== WORK REQUEST ==
Return, word for word, the lines of the listing below from the one with "Digital mammogram (FFDM);" through the one with "Breast density at", and no other lines.

---------- WORKING DATA ----------

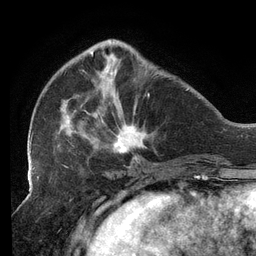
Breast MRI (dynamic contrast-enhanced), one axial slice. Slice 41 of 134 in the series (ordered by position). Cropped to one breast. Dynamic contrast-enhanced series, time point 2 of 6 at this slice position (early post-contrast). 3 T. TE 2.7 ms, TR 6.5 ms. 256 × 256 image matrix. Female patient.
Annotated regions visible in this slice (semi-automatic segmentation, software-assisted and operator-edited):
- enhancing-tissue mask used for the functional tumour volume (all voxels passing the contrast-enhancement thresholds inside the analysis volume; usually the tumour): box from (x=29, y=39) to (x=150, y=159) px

----------
---------- WORKING DATA ----------

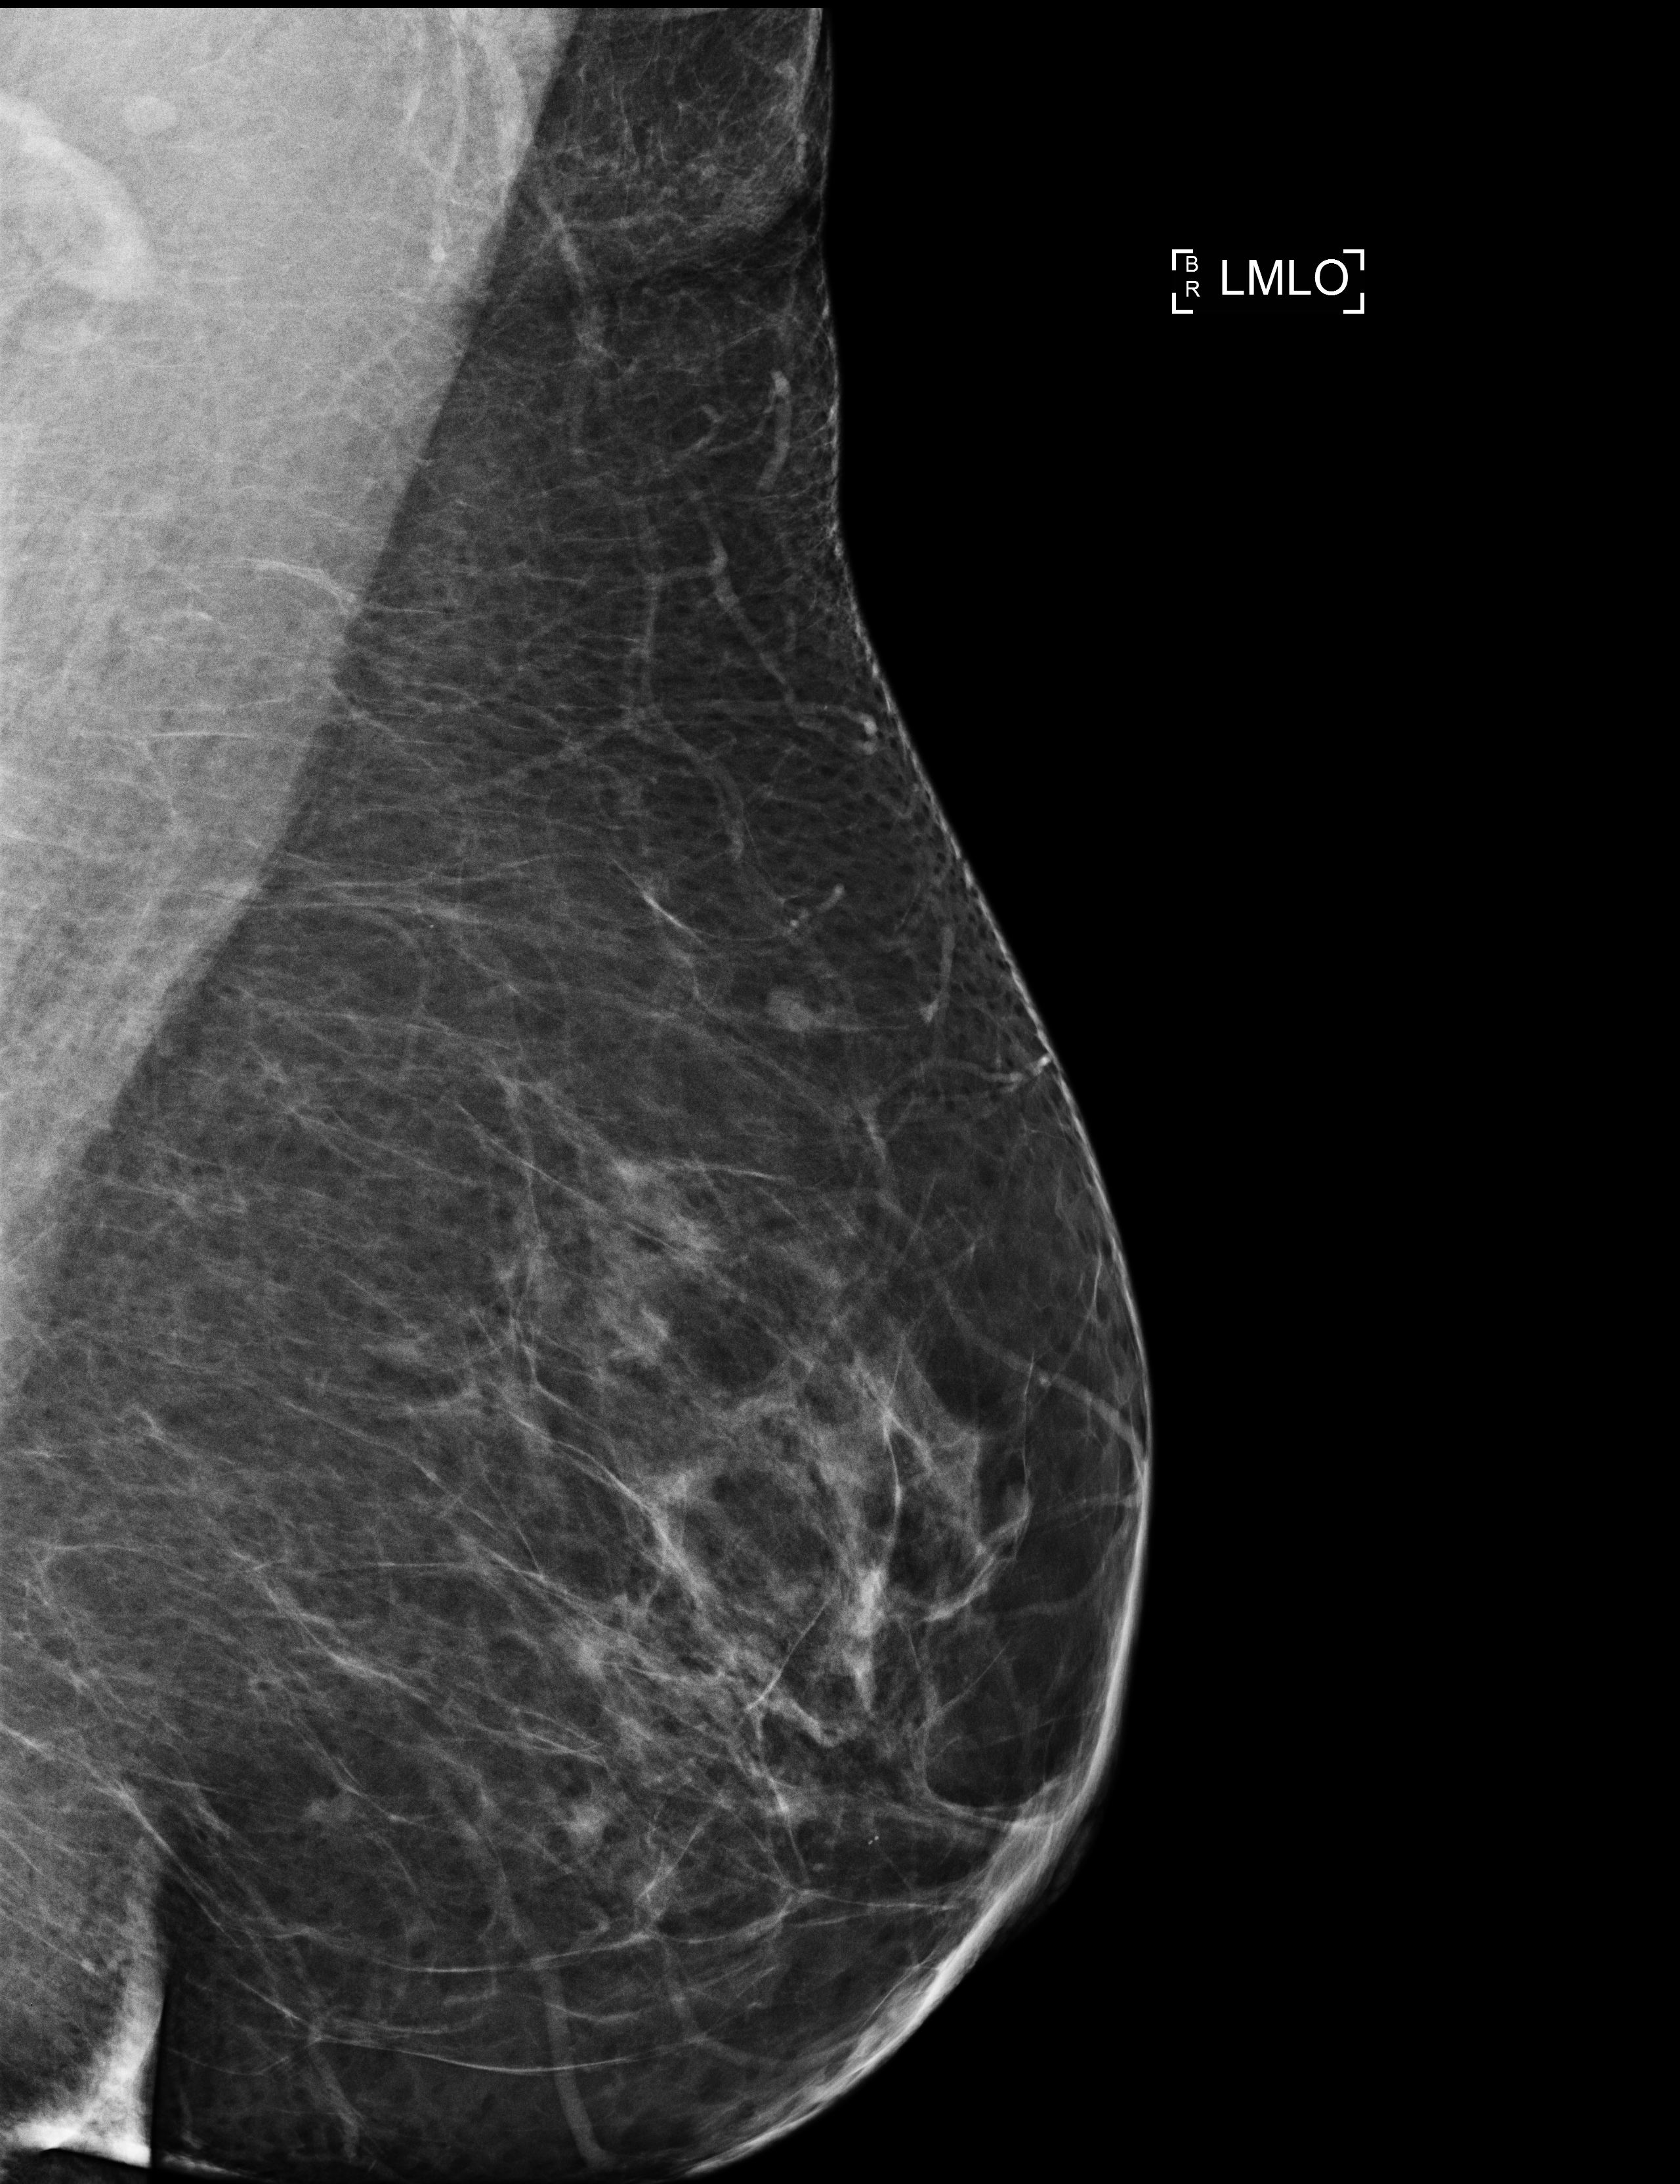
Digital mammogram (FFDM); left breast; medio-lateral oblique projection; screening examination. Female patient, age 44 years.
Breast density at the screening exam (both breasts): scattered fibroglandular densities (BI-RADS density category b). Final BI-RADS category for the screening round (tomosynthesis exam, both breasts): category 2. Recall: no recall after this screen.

----------

== ANSWER TO THIS EXERCISE ==
Digital mammogram (FFDM); left breast; medio-lateral oblique projection; screening examination. Female patient, age 44 years.
Breast density at the screening exam (both breasts): scattered fibroglandular densities (BI-RADS density category b). Final BI-RADS category for the screening round (tomosynthesis exam, both breasts): category 2. Recall: no recall after this screen.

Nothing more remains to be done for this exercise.